Nos falta memoria. O ganas de acordarnos, que es peor. Bárcenas no difiere en gran cosa de Amedo, Roldán o cualquier otro de los célebres presidiarios que campaban a placer en las portadas explosivas de hace veinte años. Con querencia por la misma cabecera que ahora, por cierto, que somos tercos hasta en las reediciones de los episodios históricos más grotescos. Como aquellos, el atinadamente llamado cabrón es una criatura abisal de las cloacas gubernamentales y/o de partido, donde rindió enormes servicios de esos que no se pueden licitar en concurso público. Igual que ocurrió con los mentados, durante los primeros mil marrones que le fueron descubiertos, contó con la defensa desvergonzada a bloque de la parte contratante hasta que llegó el recodo del camino en que no hubo más remedio que sacrificarlo. Primero, con buenas palabras, promesas de pronto arreglo y, según acabamos de saber, SMS cariñosos a modo de palmadita en el hombro. Y después, es decir, en el instante procesal en que nos encontramos, con un desmarque barnizado de desprecio y ofensas sobreactuadas. El ciudadano sin tacha pasó a ser vil delincuente que chantajea al Estado de Derecho, o al eshtao, como lo pronunció Rajoy ayer con su prosodia característica.
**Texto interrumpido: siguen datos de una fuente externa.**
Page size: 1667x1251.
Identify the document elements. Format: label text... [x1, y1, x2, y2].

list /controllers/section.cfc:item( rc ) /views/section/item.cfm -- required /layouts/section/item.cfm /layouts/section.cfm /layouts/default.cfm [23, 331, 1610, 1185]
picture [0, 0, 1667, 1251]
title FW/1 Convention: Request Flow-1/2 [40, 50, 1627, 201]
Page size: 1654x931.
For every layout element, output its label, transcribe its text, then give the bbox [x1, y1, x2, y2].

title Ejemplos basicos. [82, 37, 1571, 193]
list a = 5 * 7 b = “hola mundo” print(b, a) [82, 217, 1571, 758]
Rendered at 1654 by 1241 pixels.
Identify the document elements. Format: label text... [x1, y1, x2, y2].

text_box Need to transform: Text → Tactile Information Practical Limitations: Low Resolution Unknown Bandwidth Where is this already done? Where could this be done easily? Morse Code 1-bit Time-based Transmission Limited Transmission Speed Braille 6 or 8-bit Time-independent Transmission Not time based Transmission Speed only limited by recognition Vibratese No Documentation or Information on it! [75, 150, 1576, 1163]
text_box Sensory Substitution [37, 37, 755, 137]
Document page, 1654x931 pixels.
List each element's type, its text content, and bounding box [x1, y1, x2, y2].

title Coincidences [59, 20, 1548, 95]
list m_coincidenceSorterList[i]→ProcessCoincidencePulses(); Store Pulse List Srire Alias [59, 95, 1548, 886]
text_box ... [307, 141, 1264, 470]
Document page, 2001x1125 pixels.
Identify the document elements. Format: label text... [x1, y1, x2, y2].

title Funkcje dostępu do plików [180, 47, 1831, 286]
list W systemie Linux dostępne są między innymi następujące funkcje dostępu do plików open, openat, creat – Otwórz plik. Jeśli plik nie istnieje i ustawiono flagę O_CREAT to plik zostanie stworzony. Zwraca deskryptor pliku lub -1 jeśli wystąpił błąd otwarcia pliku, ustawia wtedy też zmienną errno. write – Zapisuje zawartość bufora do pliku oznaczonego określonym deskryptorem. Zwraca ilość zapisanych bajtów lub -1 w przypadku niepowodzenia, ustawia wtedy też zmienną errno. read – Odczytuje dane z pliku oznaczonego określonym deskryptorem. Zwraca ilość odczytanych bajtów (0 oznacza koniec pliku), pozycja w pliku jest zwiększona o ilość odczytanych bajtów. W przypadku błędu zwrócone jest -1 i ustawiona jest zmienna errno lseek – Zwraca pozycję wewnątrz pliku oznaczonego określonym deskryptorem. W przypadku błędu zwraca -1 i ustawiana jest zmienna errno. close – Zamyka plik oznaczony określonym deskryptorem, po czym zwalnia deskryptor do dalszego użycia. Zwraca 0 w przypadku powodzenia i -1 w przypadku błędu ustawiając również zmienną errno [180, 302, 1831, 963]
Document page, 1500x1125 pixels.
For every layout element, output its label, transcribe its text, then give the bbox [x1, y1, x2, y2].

Dense un garbeo por las hemerotecas, y comprobarán que tal cual sucedió con los ilustres entrullados de los noventa. Hasta donde le duró la cuerda a la resistencia felipista, Amedo, Roldán y compañía fueron campeones de la lucha antiterrorista y abnegados salvadores de vidas a costa de jugarse la suya. En cuanto empezaron a abrir la boca, devinieron en chorizos que amenazaban no ya a un gobierno sino a todo el andamiaje democrático con su camisita y su canesú.

Además de Pedrojota y su hoja volandera, en este paralelismo entre pasado y presente que les acabo de trazar, hay otro personaje que se repite, si bien en bandos opuestos: Alfredo Pérez Rubalcaba. Curioso, ¿no?